→ Text
St. Jude Medical ($STJ) has authorized a $1 billion stock repurchase effort amid rumors that it's under the regulatory gun, a week after the company's shares took a dive over new concerns about the safety of its devices.
The buyback "demonstrates the confidence our board and management team have in the long-term prospects for St. Jude Medical," CEO Dan Starks said in a statement. The company says it has about 308 million shares outstanding at the moment.
After last year's recall of Riata ICD leads pilloried the companies profits, St. Jude faces fresh worry over Durata, the next-gen replacement. St. Jude has touted Durata as free of the erosion risk that plagued its predecessor, but a recent FDA letter chided the company for how it tests and manufactures the devices, sending its stock into a free fall. Furthermore, analysts warn that the embattled leads could get pulled from the market by mid-2013.
St. Jude, for its part, maintains that everything's fine, and the buyback would seem to be a sort of internal vote of confidence. This week, Starks told the Piper Jaffray investor conference that there's no "special risk" Durata will be yanked next year, and the company has said again and again that it has faith in the device's safety and efficacy.
Last quarter, amid a 22% earnings drop, St. Jude announced its plan to repurchase about $300 million in shareholder stock.

→ Explore the material
A - List every company or organization named in the article on St. Jude Medical's stock buyback.
B - Why, according to the article, did St. Jude's stock go into a free fall?
The rows are unrelated to the article.

→ Information
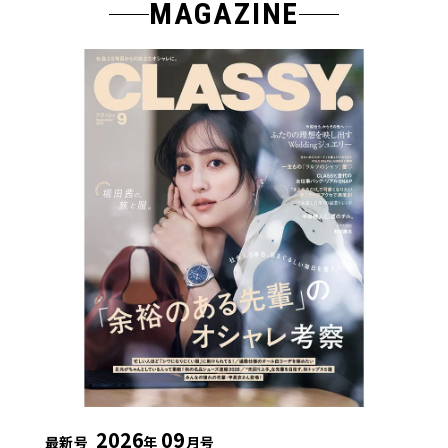
MAGAZINE
2026
09
最新号
年
月号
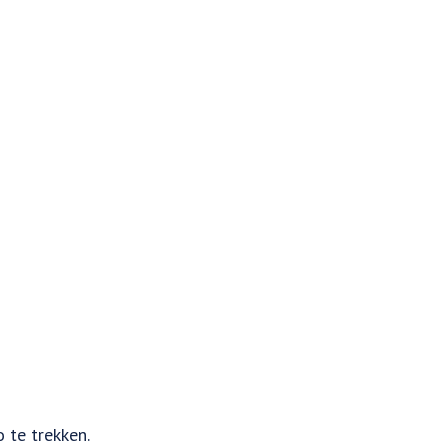
 te trekken.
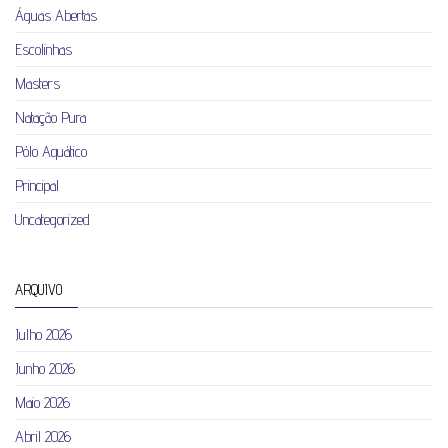
Águas Abertas
Escolinhas
Masters
Natação Pura
Pólo Aquático
Principal
Uncategorized
ARQUIVO
Julho 2026
Junho 2026
Maio 2026
Abril 2026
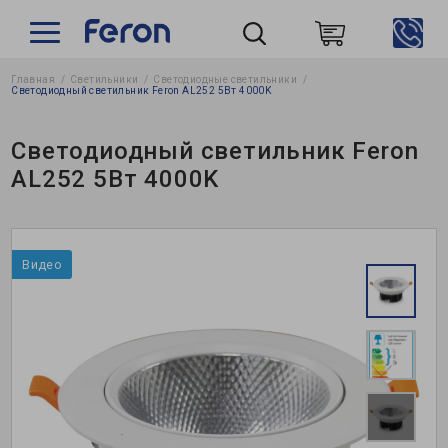
Главная
Светильники
Светодиодные светильники
Пошук
Светодиодный светильник Feron AL252 5Вт 4000K
Светодиодный светильник Feron
AL252 5Вт 4000K
Видео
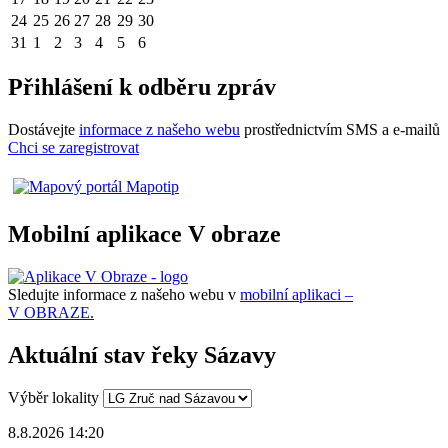
24
25
26
27
28
29
30
31
1
2
3
4
5
6
Přihlášení k odběru zpráv
Dostávejte
informace z našeho webu
prostřednictvím SMS a e-mailů
Chci se zaregistrovat
Mobilní aplikace V obraze
Sledujte informace z našeho webu v
mobilní aplikaci –
V OBRAZE.
Aktuální stav řeky Sázavy
Výběr lokality
8.8.2026 14:20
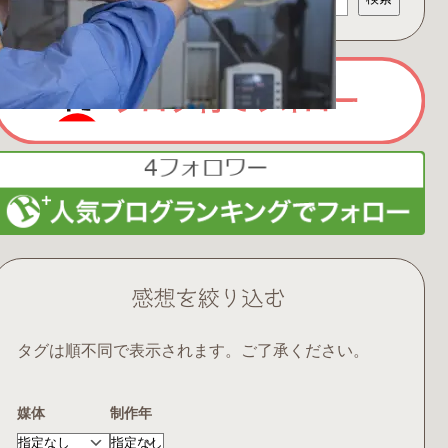
索
感想を絞り込む
タグは順不同で表示されます。ご了承ください。
媒体
制作年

→ Answers by task
A - St. Jude Medical, the FDA, Piper Jaffray

B - A recent FDA letter criticized the company for how it tests and manufactures its Durata leads.